Who Does The Generator Install?

  • You’ve decided what your power needs are, you’ve similarly decided what kind of fuel will it be running on.
  • You want a fully licensed electrician who has paper insurance, workers comp insurance, someone who will pull permits, and help with your HOA if needed.
  • And perhaps you’ve probably even bought a generator, but who’ll install it for you? This isn’t the sort of equipment that almost anyone can install.
  • It is important that you choose the right kind of generator installation service to get the best from your generator.
  • Your biggest guide, in this case, is referrals.
  • It’s better to hire someone who you know has a history of providing reliable and dependable service.
  • Ask, how many generators has this company installed?
  • Do they have referrals, are there any installed in your neighborhood.
  • Do they service the brands they install?
  • If they service equipment then how many certified technicians are available if there is a problem.
  • We don’t sub-contract anything out unless the job requires propane needs.

Where Will The Generator Be Located?

  • Once you have the generator, you cannot simply put it anywhere.
  • It matters just as much where you install the generator as much as what kind of generator you’ve gotten for yourself.
  • One of the factors that you should be careful about is whether it’ll be easily accessible for repairs and maintenance?
  • Ideally, the best place to put the generator is as near as possible to the transfer switch and fuel supply as possible.
  • There are a lot of codes when it comes to picking the right spot. We will make sure it is compliant with city codes.

What Type of Transfer Switch?

  • A transfer switch is a switch that converts your home or office’s circuit from the main power supply to the alternate one being powered by the generator.
  • The best transfer switch when getting generator installs would be the automatic controlled ones.
  • While manual switches are also available, it is only recommended for some very specific models.
  • This usually depends on the amount of load the generator is expected to hold.
  • The more load it is supposed to handle, the bigger the switch will be.
  • It is also worth noting that the switches for industrial, commercial, and domestic use will be different, so you should keep that in mind.
  • Transfer switches should be purchased at the time you purchase the generator.

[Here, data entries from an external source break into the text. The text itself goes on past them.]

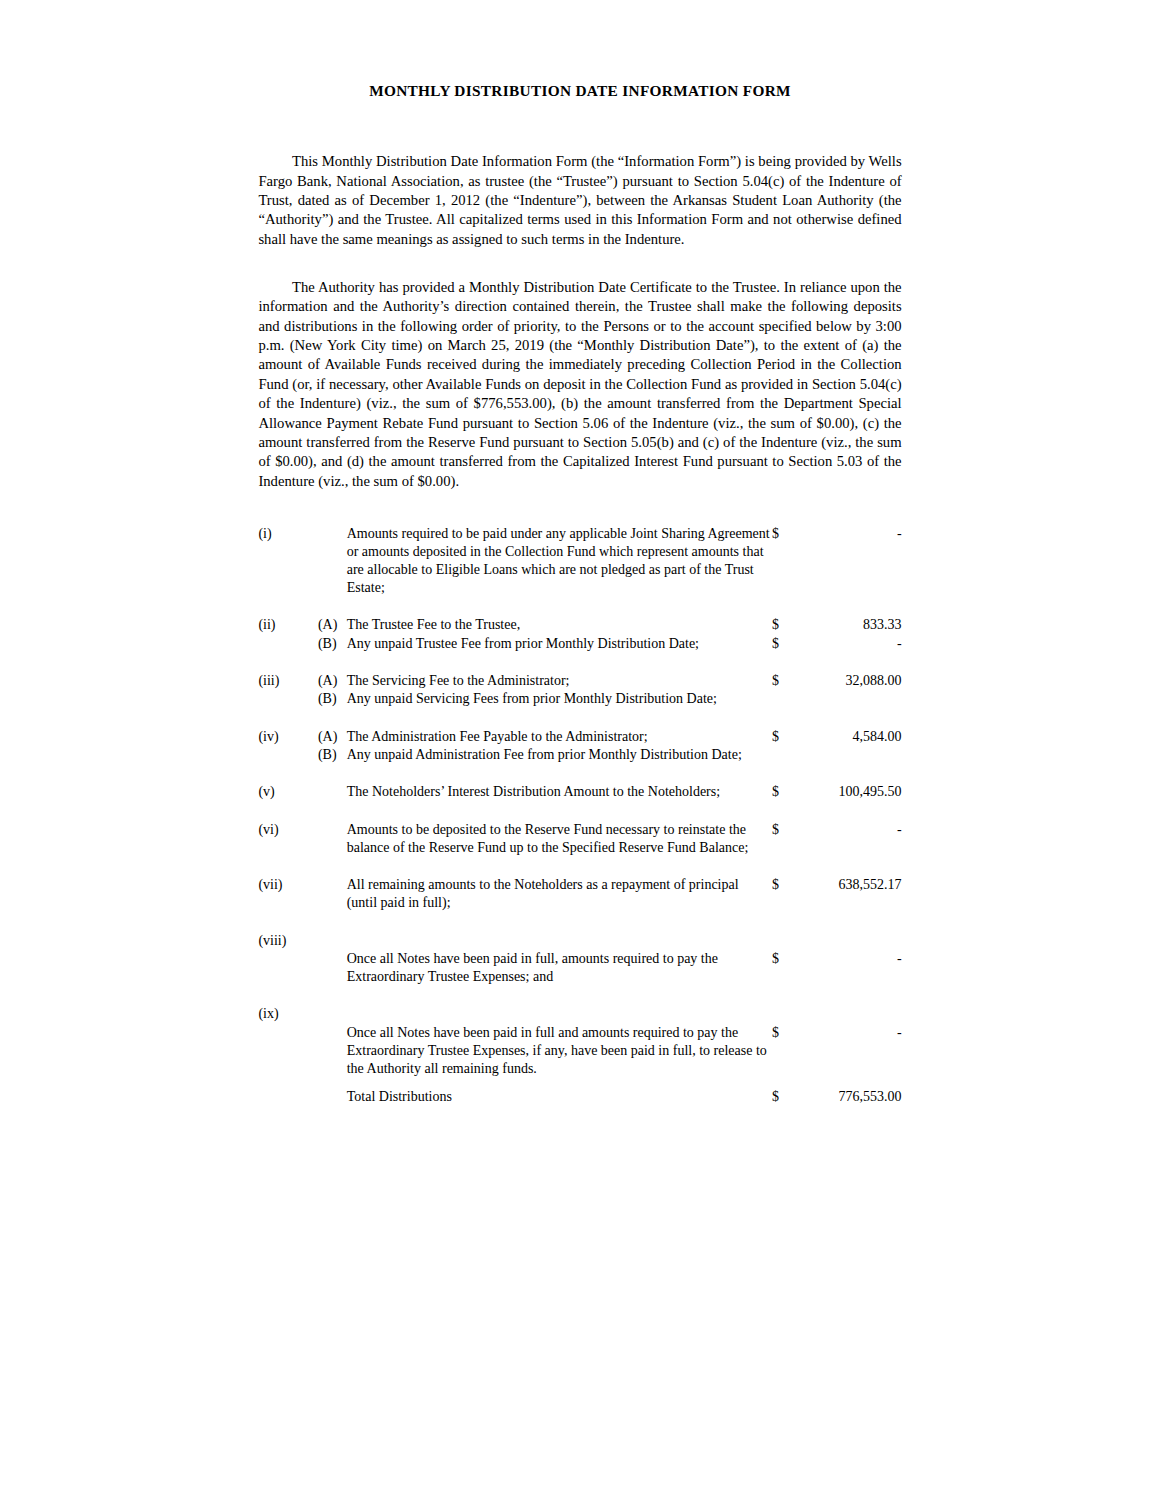MONTHLY DISTRIBUTION DATE INFORMATION FORM
This Monthly Distribution Date Information Form (the “Information Form”) is being provided by Wells Fargo Bank, National Association, as trustee (the “Trustee”) pursuant to Section 5.04(c) of the Indenture of Trust, dated as of December 1, 2012 (the “Indenture”), between the Arkansas Student Loan Authority (the “Authority”) and the Trustee. All capitalized terms used in this Information Form and not otherwise defined shall have the same meanings as assigned to such terms in the Indenture.
The Authority has provided a Monthly Distribution Date Certificate to the Trustee. In reliance upon the information and the Authority’s direction contained therein, the Trustee shall make the following deposits and distributions in the following order of priority, to the Persons or to the account specified below by 3:00 p.m. (New York City time) on March 25, 2019 (the “Monthly Distribution Date”), to the extent of (a) the amount of Available Funds received during the immediately preceding Collection Period in the Collection Fund (or, if necessary, other Available Funds on deposit in the Collection Fund as provided in Section 5.04(c) of the Indenture) (viz., the sum of $776,553.00), (b) the amount transferred from the Department Special Allowance Payment Rebate Fund pursuant to Section 5.06 of the Indenture (viz., the sum of $0.00), (c) the amount transferred from the Reserve Fund pursuant to Section 5.05(b) and (c) of the Indenture (viz., the sum of $0.00), and (d) the amount transferred from the Capitalized Interest Fund pursuant to Section 5.03 of the Indenture (viz., the sum of $0.00).
| (i) | | Amounts required to be paid under any applicable Joint Sharing Agreement or amounts deposited in the Collection Fund which represent amounts that are allocable to Eligible Loans which are not pledged as part of the Trust Estate; | $ | - |
| (ii) | (A) | The Trustee Fee to the Trustee, | $ | 833.33 |
| | (B) | Any unpaid Trustee Fee from prior Monthly Distribution Date; | $ | - |
| (iii) | (A) | The Servicing Fee to the Administrator; | $ | 32,088.00 |
| | (B) | Any unpaid Servicing Fees from prior Monthly Distribution Date; | | |
| (iv) | (A) | The Administration Fee Payable to the Administrator; | $ | 4,584.00 |
| | (B) | Any unpaid Administration Fee from prior Monthly Distribution Date; | | |
| (v) | | The Noteholders’ Interest Distribution Amount to the Noteholders; | $ | 100,495.50 |
| (vi) | | Amounts to be deposited to the Reserve Fund necessary to reinstate the balance of the Reserve Fund up to the Specified Reserve Fund Balance; | $ | - |
| (vii) | | All remaining amounts to the Noteholders as a repayment of principal (until paid in full); | $ | 638,552.17 |
| (viii) | | | | |
| | | Once all Notes have been paid in full, amounts required to pay the Extraordinary Trustee Expenses; and | $ | - |
| (ix) | | | | |
| | | Once all Notes have been paid in full and amounts required to pay the Extraordinary Trustee Expenses, if any, have been paid in full, to release to the Authority all remaining funds. | $ | - |
| | | Total Distributions | $ | 776,553.00 |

To ensure proper load management capabilities the generator and transfer switch must be Brand-specific and compatible per MFGs recommendations

Who Maintains It?

Mister Sparky! Buying the generator is only the start. Once you’ve bought the generator, you need to take care of it as well. Failure to properly maintain it will lead to the generator falling apart and that will cost you a lot more than any maintenance would ever have.

You can opt for the DIY approach but it’s highly recommended that you get an expert to do it for you since DIY often does more harm than good and almost never is as thorough as a professional technician.

How Many Generators Has This Company Installed?

  • Do they have referrals, are there any installed in your neighborhood.

Do They Service the Brands They Install?

  • If they service then how many certified technicians are available if there is a problem.